The morning after Saudi Arabia joined the rest of the world in opening its roads to female drivers, the top-trending hashtag among the kingdom’s Twitter users wasn’t supportive.
“The people reject women driving” was shared widely in this highly wired society where social media offers people a rare outlet for criticism.
Tuesday’s royal decree overturning a ban that had been widely condemned by Saudi activists and global human rights organizations was the boldest move yet in Crown Prince Mohammed bin Salman’s effort to open up Saudi society, a counterpart to an ambitious program to modernize the economy and reduce its reliance on oil. Yet Saudi Arabia remains a deeply conservative Islamic country and there is a risk of a backlash.

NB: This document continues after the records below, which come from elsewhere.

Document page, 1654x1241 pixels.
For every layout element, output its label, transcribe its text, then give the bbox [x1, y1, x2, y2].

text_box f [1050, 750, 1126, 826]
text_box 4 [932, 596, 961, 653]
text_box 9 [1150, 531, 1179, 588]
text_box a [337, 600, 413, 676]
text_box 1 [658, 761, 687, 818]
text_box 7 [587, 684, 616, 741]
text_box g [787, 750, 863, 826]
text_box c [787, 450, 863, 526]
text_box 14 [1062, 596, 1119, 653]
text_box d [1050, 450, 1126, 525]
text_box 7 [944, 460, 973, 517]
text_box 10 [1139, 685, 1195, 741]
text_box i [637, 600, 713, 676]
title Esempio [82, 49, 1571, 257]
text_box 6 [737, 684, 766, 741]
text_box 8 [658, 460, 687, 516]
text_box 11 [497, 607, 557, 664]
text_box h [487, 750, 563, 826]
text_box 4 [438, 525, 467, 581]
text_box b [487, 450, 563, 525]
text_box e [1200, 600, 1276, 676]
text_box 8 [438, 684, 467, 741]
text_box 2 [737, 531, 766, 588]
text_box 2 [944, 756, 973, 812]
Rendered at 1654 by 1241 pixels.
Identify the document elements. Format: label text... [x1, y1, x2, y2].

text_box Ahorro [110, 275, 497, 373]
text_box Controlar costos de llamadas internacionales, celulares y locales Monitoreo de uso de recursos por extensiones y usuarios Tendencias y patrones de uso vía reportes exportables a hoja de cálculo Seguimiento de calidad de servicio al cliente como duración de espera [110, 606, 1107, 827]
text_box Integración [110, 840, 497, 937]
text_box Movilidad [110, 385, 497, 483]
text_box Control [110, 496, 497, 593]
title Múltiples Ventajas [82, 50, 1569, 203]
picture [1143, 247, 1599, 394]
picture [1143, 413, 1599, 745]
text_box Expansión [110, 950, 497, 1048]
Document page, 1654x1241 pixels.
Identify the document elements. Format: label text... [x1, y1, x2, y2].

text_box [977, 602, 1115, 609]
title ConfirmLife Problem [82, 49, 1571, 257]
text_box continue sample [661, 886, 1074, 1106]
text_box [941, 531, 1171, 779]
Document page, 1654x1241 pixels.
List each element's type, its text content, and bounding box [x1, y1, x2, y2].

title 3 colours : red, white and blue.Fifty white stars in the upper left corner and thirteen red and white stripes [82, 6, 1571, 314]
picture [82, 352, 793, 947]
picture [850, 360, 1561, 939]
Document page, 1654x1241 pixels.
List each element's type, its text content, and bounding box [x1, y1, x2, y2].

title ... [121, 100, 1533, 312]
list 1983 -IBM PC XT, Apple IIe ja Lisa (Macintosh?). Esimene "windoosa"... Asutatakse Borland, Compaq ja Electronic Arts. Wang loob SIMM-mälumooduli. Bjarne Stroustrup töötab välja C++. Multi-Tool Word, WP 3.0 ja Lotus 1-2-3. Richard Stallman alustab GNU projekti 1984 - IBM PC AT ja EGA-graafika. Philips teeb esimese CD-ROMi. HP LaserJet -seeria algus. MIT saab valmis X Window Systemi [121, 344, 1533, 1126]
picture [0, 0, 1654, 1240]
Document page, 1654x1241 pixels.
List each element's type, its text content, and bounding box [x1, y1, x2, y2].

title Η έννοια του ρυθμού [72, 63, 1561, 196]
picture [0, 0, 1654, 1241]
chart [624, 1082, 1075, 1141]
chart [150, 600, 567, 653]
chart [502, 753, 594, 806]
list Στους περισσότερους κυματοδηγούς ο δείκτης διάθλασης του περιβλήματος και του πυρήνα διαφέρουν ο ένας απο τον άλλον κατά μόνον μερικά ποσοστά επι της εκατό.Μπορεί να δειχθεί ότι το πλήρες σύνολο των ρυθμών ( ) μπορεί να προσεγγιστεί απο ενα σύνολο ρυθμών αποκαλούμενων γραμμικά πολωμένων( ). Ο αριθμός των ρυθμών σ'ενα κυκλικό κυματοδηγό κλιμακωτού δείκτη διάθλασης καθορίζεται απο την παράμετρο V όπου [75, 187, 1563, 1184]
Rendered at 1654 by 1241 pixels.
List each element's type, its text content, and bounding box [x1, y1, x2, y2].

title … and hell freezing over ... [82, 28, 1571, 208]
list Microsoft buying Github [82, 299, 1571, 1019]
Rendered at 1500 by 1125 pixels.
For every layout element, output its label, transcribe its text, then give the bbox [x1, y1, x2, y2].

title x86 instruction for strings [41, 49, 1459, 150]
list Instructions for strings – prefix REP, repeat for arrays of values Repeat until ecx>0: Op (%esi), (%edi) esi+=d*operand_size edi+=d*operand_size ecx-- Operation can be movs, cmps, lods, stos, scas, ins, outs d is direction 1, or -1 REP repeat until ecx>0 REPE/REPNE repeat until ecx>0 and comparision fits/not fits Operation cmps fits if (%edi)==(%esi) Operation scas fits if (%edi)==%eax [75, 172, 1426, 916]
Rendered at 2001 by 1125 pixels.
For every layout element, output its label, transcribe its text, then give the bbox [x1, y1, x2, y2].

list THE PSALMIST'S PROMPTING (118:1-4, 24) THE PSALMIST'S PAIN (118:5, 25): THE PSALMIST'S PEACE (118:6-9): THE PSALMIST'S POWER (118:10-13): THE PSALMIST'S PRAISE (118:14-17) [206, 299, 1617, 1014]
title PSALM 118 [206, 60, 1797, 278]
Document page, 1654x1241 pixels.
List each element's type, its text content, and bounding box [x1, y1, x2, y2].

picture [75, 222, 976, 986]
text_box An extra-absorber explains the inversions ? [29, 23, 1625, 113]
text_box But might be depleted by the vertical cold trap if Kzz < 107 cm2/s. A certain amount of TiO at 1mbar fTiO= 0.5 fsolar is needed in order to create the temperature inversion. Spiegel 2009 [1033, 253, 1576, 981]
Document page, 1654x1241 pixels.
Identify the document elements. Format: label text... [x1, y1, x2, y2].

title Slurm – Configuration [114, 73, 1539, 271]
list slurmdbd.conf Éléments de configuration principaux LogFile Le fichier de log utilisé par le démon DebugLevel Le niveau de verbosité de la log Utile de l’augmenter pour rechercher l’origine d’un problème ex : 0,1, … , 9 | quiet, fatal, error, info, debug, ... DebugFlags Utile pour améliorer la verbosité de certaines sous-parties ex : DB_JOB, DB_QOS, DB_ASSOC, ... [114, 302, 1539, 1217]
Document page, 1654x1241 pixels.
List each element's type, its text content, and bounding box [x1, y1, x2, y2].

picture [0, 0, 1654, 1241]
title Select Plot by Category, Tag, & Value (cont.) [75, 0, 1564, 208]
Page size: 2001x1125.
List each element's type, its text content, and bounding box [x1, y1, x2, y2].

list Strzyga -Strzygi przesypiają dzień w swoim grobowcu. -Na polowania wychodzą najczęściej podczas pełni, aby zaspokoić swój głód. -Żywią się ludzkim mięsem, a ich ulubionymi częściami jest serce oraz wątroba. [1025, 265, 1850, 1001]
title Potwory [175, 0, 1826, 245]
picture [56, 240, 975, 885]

The Council of Senior Scholars commended the royal order but expressed reservations about the need to abide by Islamic requirements. Some young men interviewed in Riyadh described the decision entitling women to driving licenses from June as a mistake. Ministerial committees have been set up to examine implementation, and they’ll report within 30 days, the official Saudi Press Agency reported.
It’s not “going to be a simple journey to allow women to drive,” said Ayham Kamel, Middle East and North Africa director at Eurasia Group. As well as opposition from the clerical establishment, some in the ruling family may accuse the prince of impatience.
“There are going to be elements that resist this. There’s no doubt about that,” Kamel said. “He cannot silence all the dissent.”
The issue of women driving has always been divisive, pitting the guardians of Saudi Arabia’s strict Islamic lifestyle against those who want a more liberal one. Conservatives have traditionally lashed out in the media, drawing on religious teachings to support their argument that allowing women to drive would lead them toward evil. As well as being barred from the roads, Saudi women need the permission of a male guardian to marry or travel abroad.
The press conference at which Saudi ambassador Prince Khalid bin Salman Al Saud formally announced the policy was held in Washington, D.C., rather than at home. Scrapping the gender bar wasn’t a matter of “westernizing or easternizing,” he said. Saudi Arabia was instead “modernizing” and listening to society.
“The government has to take public opinion into account,” said Jane Kinninmont, senior research fellow at Chatham House in London, but it has never been a passive reflector of public opinion. “Banning driving was a political choice — a sop to religious conservatives and a symbolic statement that Saudi Arabia was not simply doing whatever the West wanted.”
White House Press Secretary Sarah Sanders also issued a statement welcoming the move and pledging continued support for “efforts to strengthen Saudi society and the economy through reforms like this and the implementation of Saudi Vision 2030,” the official name for the crown prince’s reform push.
Awwad Alawwad, the Saudi minister for culture and information, hailed the decision as helping to “enable all Saudis to take part in the nation’s development” in a statement. Women “are an integral part of this journey,” he said.
This week had already exposed the Saudi fault line over gender. Authorities relaxed rules on mixing of the sexes to allow women to attend celebrations for the anniversary of the kingdom’s founding at the weekend. Men and women later danced together at a nighttime street party in Riyadh. Within days there were calls on social media for the religious police — stripped of some of their powers last year — to restore moral order.
Women activists in Saudi Arabia have repeatedly defied the driving ban, launching campaigns in which they’d be filmed behind the wheel of cars, illegally. Some of those who joined the early protests were publicly named, lost their jobs and were stigmatized for years.
Aziza Alyousef, who took part in two of them, said by phone that she was grateful to the kingdom’s rulers, “and also I’d like to thank every woman from the 1990s until now who participated in campaigns and continued to ask for their rights.”
Prince Mohammed, 32, has already upended Saudi Arabia’s traditionally cautious foreign policy and outlined radical changes to the economy, including a proposed share-sale in state oil company Saudi Aramco.
Many of his initiatives have run into trouble. Saudi Arabia is bogged down in a war in Yemen, and has largely abandoned its effort to topple President Bashar al-Assad in Syria. While the goals of the government’s economic program have been widely praised, some of its measures have already proved tough to implement: Cuts to bonuses and allowances for public officials were reversed amid signs of public opposition.
Saudi authorities have recently shut down some of their critics, detaining several people said to have affiliations with conservative movements such as the Muslim Brotherhood. Earlier this month, Jamal Khashoggi, a Saudi journalist and former government adviser, described a new wave of “fear, intimidation, arrests and public shaming” after clerics and activists were arrested.
For Alyousef, the activist, Tuesday marked a giant step toward her first Saudi driving license. She said she plans to apply as soon as she can, aiming to be first in line: “I wish my license number would be 0001.”